Start of Block

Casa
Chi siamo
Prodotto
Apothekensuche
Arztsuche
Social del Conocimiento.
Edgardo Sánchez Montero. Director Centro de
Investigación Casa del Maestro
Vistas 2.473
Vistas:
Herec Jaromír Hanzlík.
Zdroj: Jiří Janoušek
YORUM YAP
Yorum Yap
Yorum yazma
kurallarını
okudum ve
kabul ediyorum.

End of Block
Start of Block

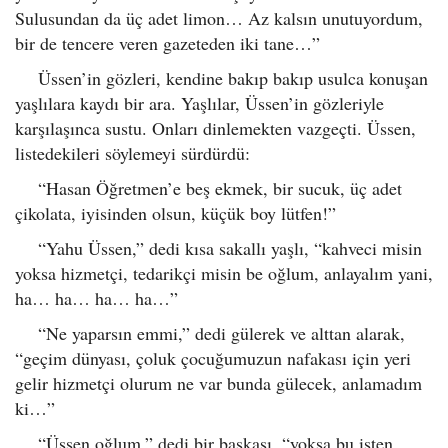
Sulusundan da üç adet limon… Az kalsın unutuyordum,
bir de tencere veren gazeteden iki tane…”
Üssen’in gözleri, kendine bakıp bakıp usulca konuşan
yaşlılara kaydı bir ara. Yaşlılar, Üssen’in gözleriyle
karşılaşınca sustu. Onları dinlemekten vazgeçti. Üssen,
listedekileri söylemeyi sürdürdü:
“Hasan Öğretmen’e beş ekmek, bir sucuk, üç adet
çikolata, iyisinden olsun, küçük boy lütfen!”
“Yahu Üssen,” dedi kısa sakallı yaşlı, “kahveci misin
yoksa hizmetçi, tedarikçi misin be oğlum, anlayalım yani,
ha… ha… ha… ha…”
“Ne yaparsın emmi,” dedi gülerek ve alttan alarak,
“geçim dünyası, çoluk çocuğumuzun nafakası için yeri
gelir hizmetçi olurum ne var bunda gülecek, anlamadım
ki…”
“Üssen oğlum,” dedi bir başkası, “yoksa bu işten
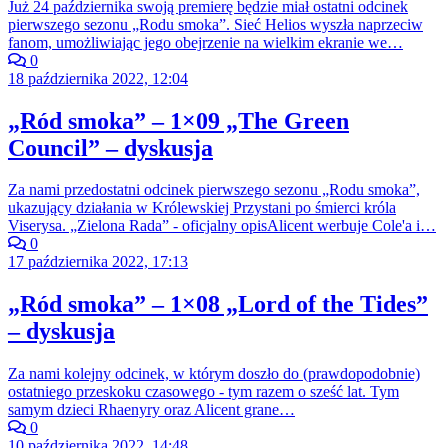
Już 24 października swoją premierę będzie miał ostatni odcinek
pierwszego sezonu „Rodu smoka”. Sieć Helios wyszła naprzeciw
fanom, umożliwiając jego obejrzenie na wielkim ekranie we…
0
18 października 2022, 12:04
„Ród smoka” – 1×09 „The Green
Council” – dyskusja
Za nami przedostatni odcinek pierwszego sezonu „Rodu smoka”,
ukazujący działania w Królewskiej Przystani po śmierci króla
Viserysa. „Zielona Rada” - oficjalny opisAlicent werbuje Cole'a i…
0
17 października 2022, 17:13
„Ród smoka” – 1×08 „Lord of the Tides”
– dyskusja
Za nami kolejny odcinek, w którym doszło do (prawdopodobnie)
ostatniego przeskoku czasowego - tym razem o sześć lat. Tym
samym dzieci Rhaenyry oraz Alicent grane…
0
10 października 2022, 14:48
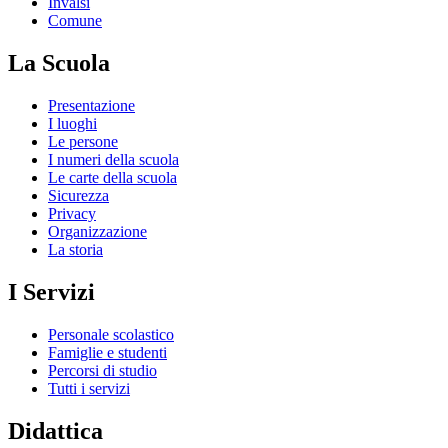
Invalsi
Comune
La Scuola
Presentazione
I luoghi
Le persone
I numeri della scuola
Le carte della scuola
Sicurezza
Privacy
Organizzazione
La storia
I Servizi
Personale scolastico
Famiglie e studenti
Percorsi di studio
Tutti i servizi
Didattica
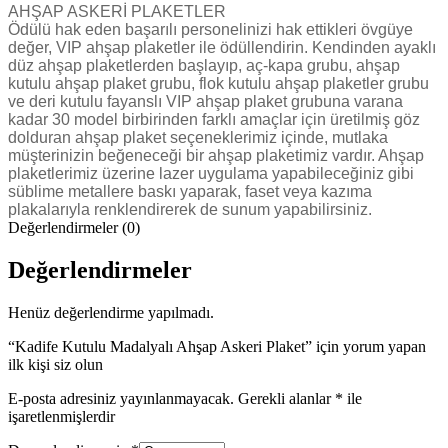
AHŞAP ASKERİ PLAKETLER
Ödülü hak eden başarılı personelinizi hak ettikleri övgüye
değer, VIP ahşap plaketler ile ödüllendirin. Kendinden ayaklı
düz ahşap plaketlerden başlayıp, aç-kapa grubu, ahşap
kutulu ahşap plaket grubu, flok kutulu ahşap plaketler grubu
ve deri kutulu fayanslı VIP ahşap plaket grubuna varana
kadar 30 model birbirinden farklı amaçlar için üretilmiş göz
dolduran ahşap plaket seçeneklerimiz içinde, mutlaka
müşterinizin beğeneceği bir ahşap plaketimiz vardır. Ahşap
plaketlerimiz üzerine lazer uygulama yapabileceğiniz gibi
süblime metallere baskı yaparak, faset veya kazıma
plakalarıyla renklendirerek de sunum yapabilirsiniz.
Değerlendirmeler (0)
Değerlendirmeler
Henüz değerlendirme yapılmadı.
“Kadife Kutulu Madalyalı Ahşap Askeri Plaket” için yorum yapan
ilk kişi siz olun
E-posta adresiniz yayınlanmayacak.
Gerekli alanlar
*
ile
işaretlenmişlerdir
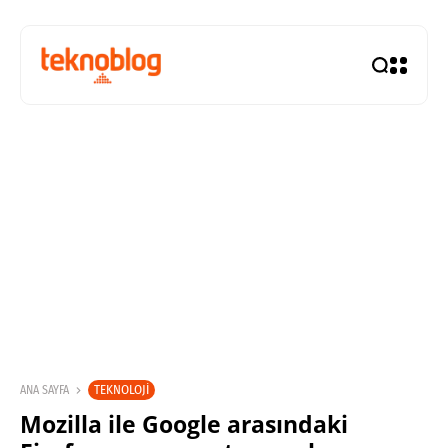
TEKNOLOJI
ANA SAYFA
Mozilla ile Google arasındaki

End of Block

Directions for this task
Show each line of the material where the word "Casa" occurs.

Reply to the exercise
Casa
Investigación Casa del Maestro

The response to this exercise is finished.